Recorded data START

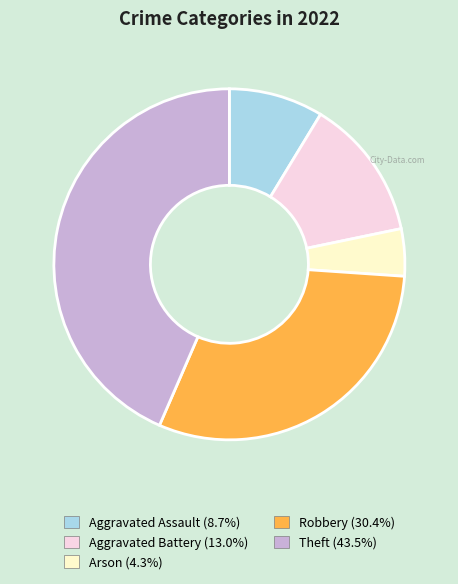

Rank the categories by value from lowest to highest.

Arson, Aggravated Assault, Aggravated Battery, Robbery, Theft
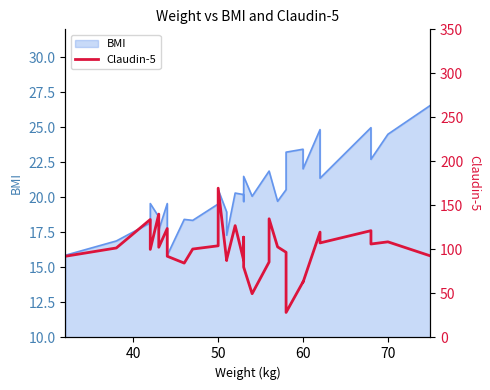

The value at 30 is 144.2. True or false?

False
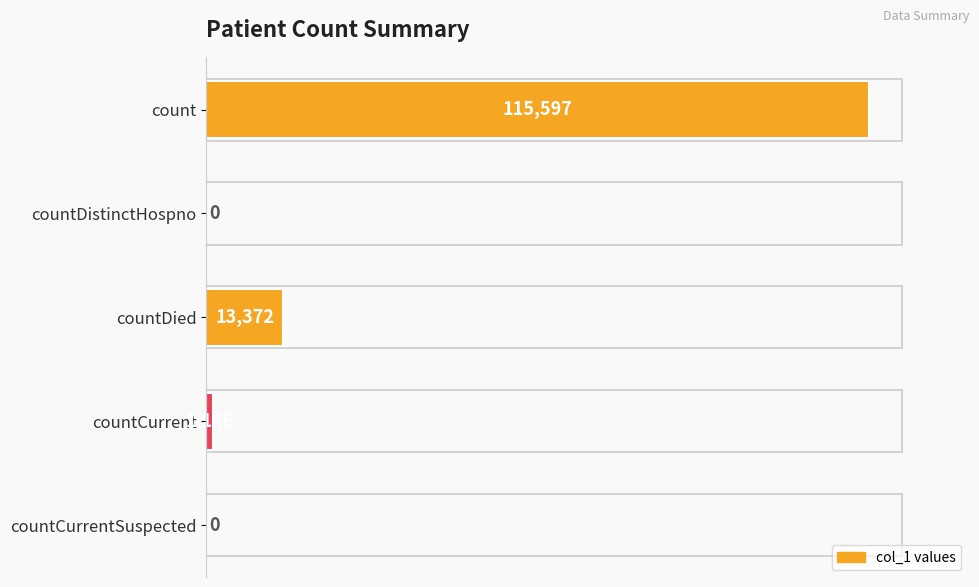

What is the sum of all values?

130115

Recorded data END
Recorded data START

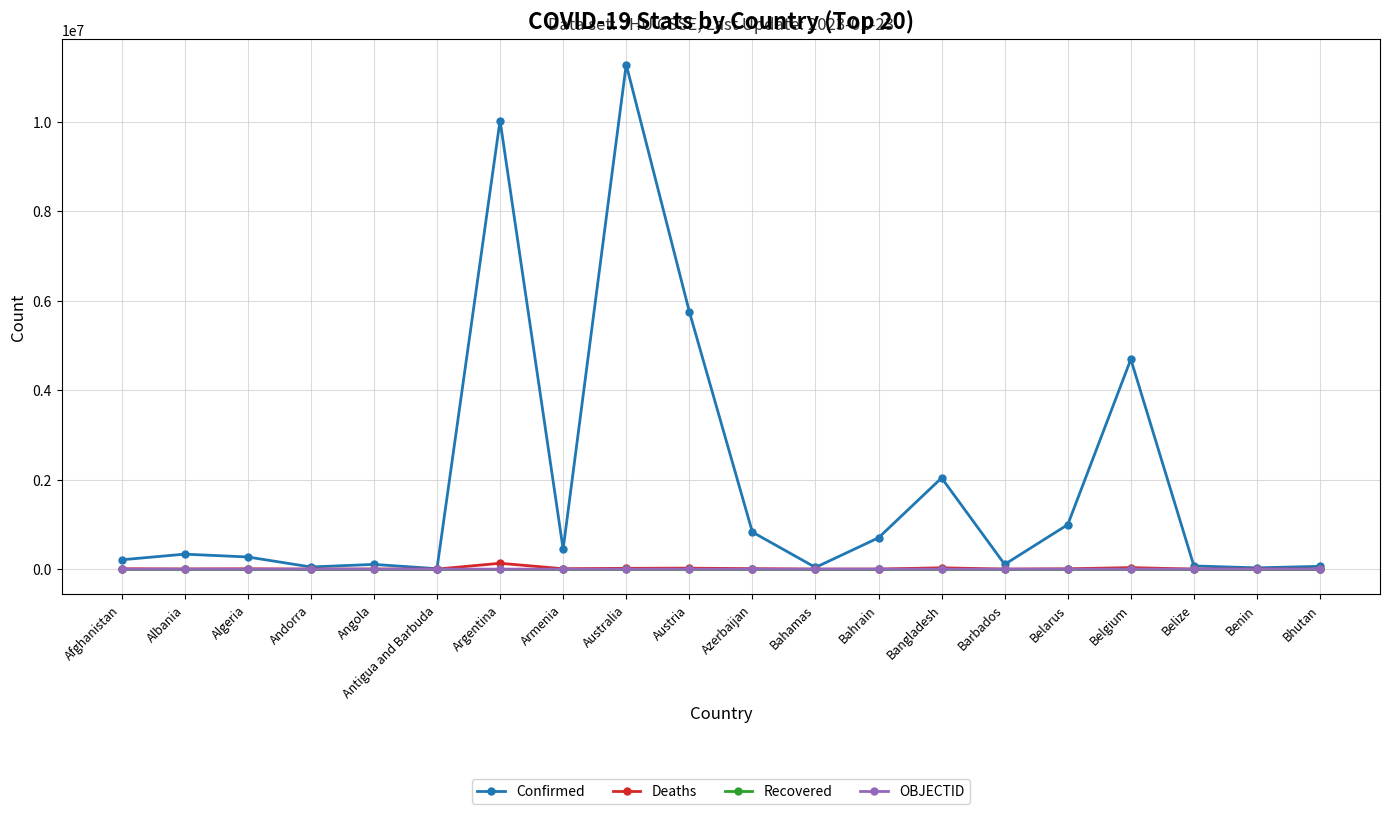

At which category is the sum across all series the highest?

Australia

Recorded data END

[What to work on]: Put the lines from the one containing "Rank the categories" through the one containing "What is the sum of all values?" into a Markdown table with the columns No. and Line, numbering each non-blank line in order and leaving out blank lines and pictures.

[Result]:
| No. | Line |
|---|---|
| 1 | Rank the categories by value from lowest to highest. |
| 2 | Arson, Aggravated Assault, Aggravated Battery, Robbery, Theft |
| 3 | The value at 30 is 144.2. True or false? |
| 4 | False |
| 5 | What is the sum of all values? |